Our notes to tomorrow’s world: the 10,000-year clock & Rosetta Disk

RASHMEE ROSHAN LALL January 26, 2015

10000-year-clock-1It should be reassuring that there are a lot of very clever people considering a surefire way to communicate with future residents of this planet.

In a piece for Aeon, Grayson Clary describes the endeavours of the Long Now Foundation in San Francisco. Apparently, it was set up 18 years ago to build a culture of extremely long-term thinking. So much so that its house style is to write 2014 as 02014. This, in order “to solve the Y10K problem, and to leave room for millennia 11 through 100,” writes Mr Clary.

Now, they’re trying to scatter artefacts around the world, for successive civilisations to find.

One of these is the 10,000-Year Clock.

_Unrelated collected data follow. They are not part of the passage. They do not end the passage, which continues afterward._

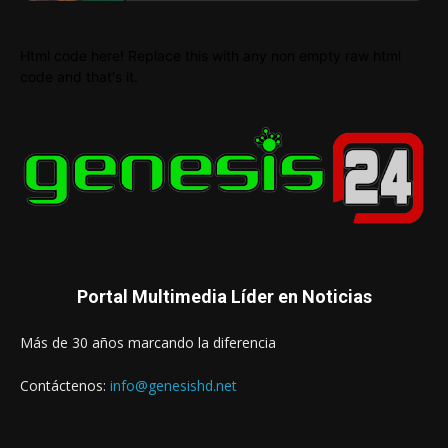
Html code here! Replace this with any non empty raw html
code and that's it.
Portal Multimedia Líder en Noticias
Más de 30 años marcando la diferencia
Contáctenos:
info@genesishd.net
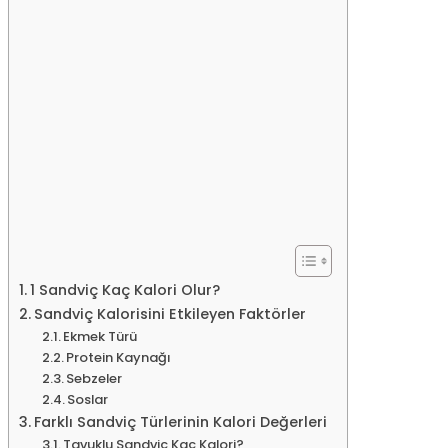
1 Sandviç Kaç Kalori Olur?
Sandviç Kalorisini Etkileyen Faktörler
Ekmek Türü
Protein Kaynağı
Sebzeler
Soslar
Farklı Sandviç Türlerinin Kalori Değerleri
Tavuklu Sandviç Kaç Kalori?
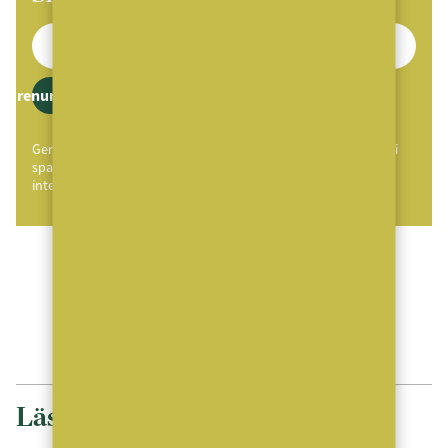
Prenumerera
Genom att klicka på "Prenumerera" ger du samtycke till att vi
sparar och använder dina personuppgifter i enlighet med vår
integritetspolicy.
ANNONS
ANNONS
Läs mer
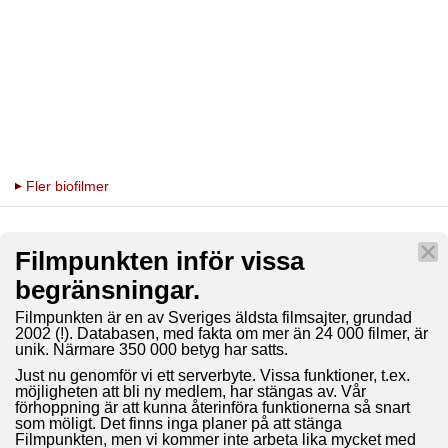
Fler biofilmer
Filmpunkten inför vissa
begränsningar.
Filmpunkten är en av Sveriges äldsta filmsajter, grundad
2002 (!). Databasen, med fakta om mer än 24 000 filmer, är
unik. Närmare 350 000 betyg har satts.
Just nu genomför vi ett serverbyte. Vissa funktioner, t.ex.
möjligheten att bli ny medlem, har stängas av. Vår
förhoppning är att kunna återinföra funktionerna så snart
som möligt. Det finns inga planer på att stänga
Filmpunkten, men vi kommer inte arbeta lika mycket med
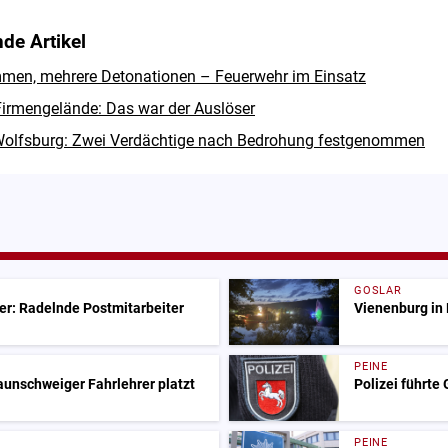
de Artikel
men, mehrere Detonationen – Feuerwehr im Einsatz
irmengelände: Das war der Auslöser
 Wolfsburg: Zwei Verdächtige nach Bedrohung festgenommen
GOSLAR
er: Radelnde Postmitarbeiter
Vienenburg in 
PEINE
raunschweiger Fahrlehrer platzt
Polizei führte
PEINE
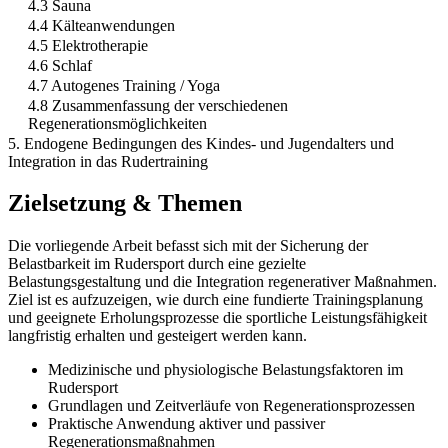
4.3 Sauna
4.4 Kälteanwendungen
4.5 Elektrotherapie
4.6 Schlaf
4.7 Autogenes Training / Yoga
4.8 Zusammenfassung der verschiedenen
Regenerationsmöglichkeiten
5. Endogene Bedingungen des Kindes- und Jugendalters und
Integration in das Rudertraining
Zielsetzung & Themen
Die vorliegende Arbeit befasst sich mit der Sicherung der
Belastbarkeit im Rudersport durch eine gezielte
Belastungsgestaltung und die Integration regenerativer Maßnahmen.
Ziel ist es aufzuzeigen, wie durch eine fundierte Trainingsplanung
und geeignete Erholungsprozesse die sportliche Leistungsfähigkeit
langfristig erhalten und gesteigert werden kann.
Medizinische und physiologische Belastungsfaktoren im
Rudersport
Grundlagen und Zeitverläufe von Regenerationsprozessen
Praktische Anwendung aktiver und passiver
Regenerationsmaßnahmen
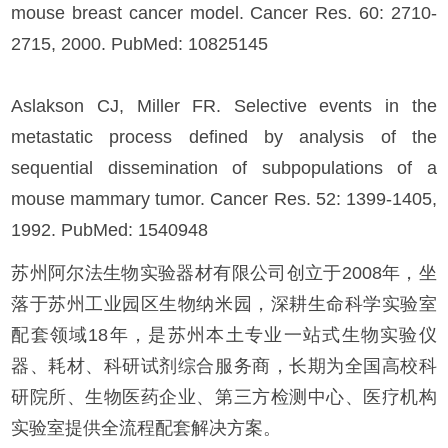
mouse breast cancer model. Cancer Res. 60: 2710-
2715, 2000. PubMed: 10825145
Aslakson CJ, Miller FR. Selective events in the
metastatic process defined by analysis of the
sequential dissemination of subpopulations of a
mouse mammary tumor. Cancer Res. 52: 1399-1405,
1992. PubMed: 1540948
苏州阿尔法生物实验器材有限公司创立于2008年，坐
落于苏州工业园区生物纳米园，深耕生命科学实验室
配套领域18年，是苏州本土专业一站式生物实验仪
器、耗材、科研试剂综合服务商，长期为全国高校科
研院所、生物医药企业、第三方检测中心、医疗机构
实验室提供全流程配套解决方案。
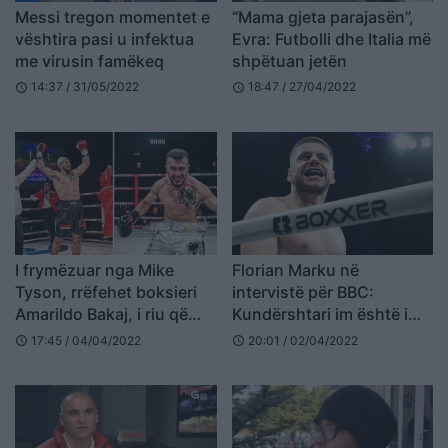
Messi tregon momentet e
“Mama gjeta parajasën”,
vështira pasi u infektua
Evra: Futbolli dhe Italia më
me virusin famëkeq
shpëtuan jetën
14:37 / 31/05/2022
18:47 / 27/04/2022
schedule
schedule
I frymëzuar nga Mike
Florian Marku në
Tyson, rrëfehet boksieri
intervistë për BBC:
Amarildo Bakaj, i riu që
Kundërshtari im është i
sfidon djalin e Arkanit
duhuri për të vazhduar me
17:45 / 04/04/2022
20:01 / 02/04/2022
schedule
schedule
rekordet e mia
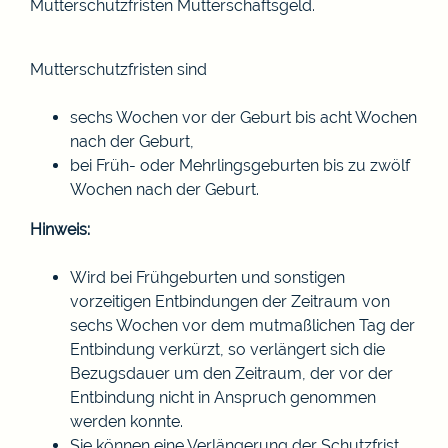
Mutterschutzfristen Mutterschaftsgeld.
Mutterschutzfristen sind
sechs Wochen vor der Geburt bis acht Wochen
nach der Geburt,
bei Früh- oder Mehrlingsgeburten bis zu zwölf
Wochen nach der Geburt.
Hinweis:
Wird bei Frühgeburten und sonstigen
vorzeitigen Entbindungen der Zeitraum von
sechs Wochen vor dem mutmaßlichen Tag der
Entbindung verkürzt, so verlängert sich die
Bezugsdauer um den Zeitraum, der vor der
Entbindung nicht in Anspruch genommen
werden konnte.
Sie können eine Verlängerung der Schutzfrist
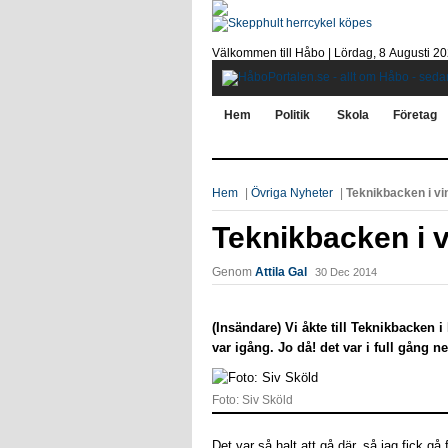
Välkommen till Håbo |
Lördag, 8 Αugusti 2
Hem
Politik
Skola
Företag
Hem
|
Övriga Nyheter
|
Teknikbacken i vi
Teknikbacken i 
Genom
Attila Gal
30 Dec 2014
(Insändare) Vi åkte till Teknikbacken 
var igång. Jo då! det var i full gång n
Foto: Siv Sköld
Det var så halt att gå där, så jag fick gå 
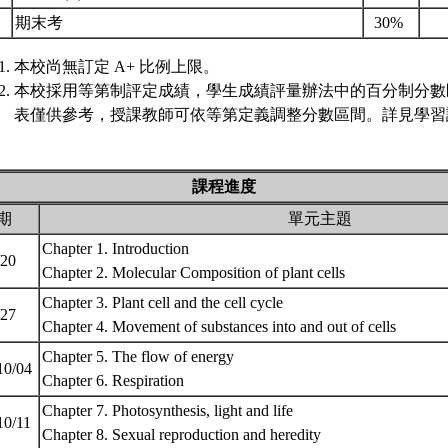
.
期末考
30%
本校尚無訂定 A+ 比例上限。
本校採用等第制評定成績，學生成績評量辦法中的百分制分數
表僅供參考，授課教師可依等第定義調整分數區間。詳見學習評
課程進度
期
單元主題
Chapter 1. Introduction
/20
Chapter 2. Molecular Composition of plant cells
Chapter 3. Plant cell and the cell cycle
/27
Chapter 4. Movement of substances into and out of cells
Chapter 5. The flow of energy
10/04
Chapter 6. Respiration
Chapter 7. Photosynthesis, light and life
10/11
Chapter 8. Sexual reproduction and heredity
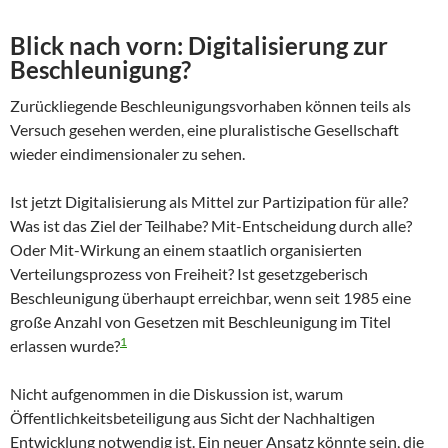
Blick nach vorn: Digitalisierung zur
Beschleunigung?
Zurückliegende Beschleunigungsvorhaben können teils als
Versuch gesehen werden, eine pluralistische Gesellschaft
wieder eindimensionaler zu sehen.
Ist jetzt Digitalisierung als Mittel zur Partizipation für alle?
Was ist das Ziel der Teilhabe? Mit-Entscheidung durch alle?
Oder Mit-Wirkung an einem staatlich organisierten
Verteilungsprozess von Freiheit? Ist gesetzgeberisch
Beschleunigung überhaupt erreichbar, wenn seit 1985 eine
große Anzahl von Gesetzen mit Beschleunigung im Titel
1
erlassen wurde?
Nicht aufgenommen in die Diskussion ist, warum
Öffentlichkeitsbeteiligung aus Sicht der Nachhaltigen
Entwicklung notwendig ist. Ein neuer Ansatz könnte sein, die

It’s in a Texas mountain, meant to run for millennia and its message is described as follows by the Long Foundation’s board member Kevin Kelly: “[As] long as the Clock ticks, it keeps asking us, in whispers of buried bells, ‘Are we being good ancestors’?”

You’ve got to keep in mind that tomorrow’s world may wonder if the timepiece was one of our gods.

And what would it make of the Rosetta Disk, an archive of 1,500 human languages in 13,000 pages, sheltered in a glass globe, one copy of which is ensconced on Rosetta, the European Space Agency’s comet probe?